Sunday, July 10, 2016

Beyond the Valley of the Dolls

Beyond the Valley of the Dolls; erotic drama, USA, 1970; D: Russ Meyer, S: Dolly Read, Cynthia Myers, Marcia McBroom, John LaZar, Michael Blodgett, Erica Gavin

Kelly, Casey and Petronella are members of a girl rock band, and their manager - and Kelly's boyfriend - is Harris. They decide to travel to Los Angeles, where Kelly meets her aunt, Susan, who wants to give her a substantial amount of her family's inheritance. However, Susan's lawyer, Hall, tries to persuade Susan to not give Kelly a single penny of the money. Meanwhile, Kelly's band strikes her fortune in L.A. with the new manager, Z-Man, who propels their careers, but also pushes the three women into the world of drugs and one-night stands. When Kelly finds a new lover, Lance, Harris jumps from the top of the studio and becomes a paraplegic. Angered that Lance rejected his flirting, Z-Man reveals he is a woman and starts killing everyone in his mansion, including Casey. He is stopped and killed by Kelly, Harris, Petronella and Emerson.

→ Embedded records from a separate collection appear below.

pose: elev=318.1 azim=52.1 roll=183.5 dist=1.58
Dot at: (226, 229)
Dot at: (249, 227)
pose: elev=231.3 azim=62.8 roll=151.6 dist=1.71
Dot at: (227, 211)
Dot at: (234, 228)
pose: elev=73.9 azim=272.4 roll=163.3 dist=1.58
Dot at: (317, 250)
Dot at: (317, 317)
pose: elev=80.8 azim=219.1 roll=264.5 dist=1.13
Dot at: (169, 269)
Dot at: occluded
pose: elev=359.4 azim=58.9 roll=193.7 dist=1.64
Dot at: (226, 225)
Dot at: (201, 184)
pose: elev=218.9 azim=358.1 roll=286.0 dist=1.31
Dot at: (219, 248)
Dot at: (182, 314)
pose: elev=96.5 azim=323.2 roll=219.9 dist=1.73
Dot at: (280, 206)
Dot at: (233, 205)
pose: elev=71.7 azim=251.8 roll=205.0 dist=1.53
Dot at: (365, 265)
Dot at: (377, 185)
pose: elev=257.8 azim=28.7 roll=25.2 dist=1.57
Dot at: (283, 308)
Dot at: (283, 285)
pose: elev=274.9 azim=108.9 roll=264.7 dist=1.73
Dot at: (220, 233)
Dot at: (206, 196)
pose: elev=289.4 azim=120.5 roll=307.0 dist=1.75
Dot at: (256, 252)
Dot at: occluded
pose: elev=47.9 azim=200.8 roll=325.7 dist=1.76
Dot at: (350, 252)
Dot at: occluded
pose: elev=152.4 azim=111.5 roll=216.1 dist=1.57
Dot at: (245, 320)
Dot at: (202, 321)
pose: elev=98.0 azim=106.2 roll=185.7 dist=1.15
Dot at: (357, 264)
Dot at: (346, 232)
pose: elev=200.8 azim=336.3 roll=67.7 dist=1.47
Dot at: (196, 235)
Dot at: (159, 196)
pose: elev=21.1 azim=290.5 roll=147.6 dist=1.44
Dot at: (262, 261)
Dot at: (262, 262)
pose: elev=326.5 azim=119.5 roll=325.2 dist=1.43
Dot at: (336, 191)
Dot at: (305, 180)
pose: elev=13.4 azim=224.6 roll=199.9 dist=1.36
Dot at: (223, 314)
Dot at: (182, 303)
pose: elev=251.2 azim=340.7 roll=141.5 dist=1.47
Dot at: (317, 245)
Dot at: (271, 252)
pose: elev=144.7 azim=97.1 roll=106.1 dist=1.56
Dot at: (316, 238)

Even though it enjoys the status of a cult film, Russ Meyer's first production for a major film studio, 20th Century Fox, and one of rare examples where his film heroines are not large-buxom women, written by film critic Roger Ebert, "Beyond the Valley of the Dolls" is melodramatic trash with too much "invisible" satire that lacks true humor or auto-ironic fun to differentiate it from other typical stories of a couple of girls who go to Los Angeles to become famous, only to also experience the downside of showbusiness. The authors start a lot of subplots, but complete almost none of them, resulting in a chaotic, episodic and bizarre flick that does not have a clear narrative or a purpose, furthermore exacerbated by a catastrophically trashy and violent finale involving a Nazi servant and Z-Man who reveals to have breasts. The script lacks inspiration and true humor, with only a couple of sequences truly reaching a comic timing (Lance meets Kelly and wants to go to her party, but his own date, a blond woman, declines, saying it is "past her bedtime", and then Lance simply goes with Kelly, anyway, adding to his ex-date: "Let me at least call you a cab!"; the red-haired granny among the party guests; the final narration which includes such lines as these: "Z-Man... He forgot that life has many levels, and by choosing to live on only one, lost sight of reality."), thereby consolidating the impression that "Beyond..." is more like a 'guilty pleasure' than a really well thought-out or planned film.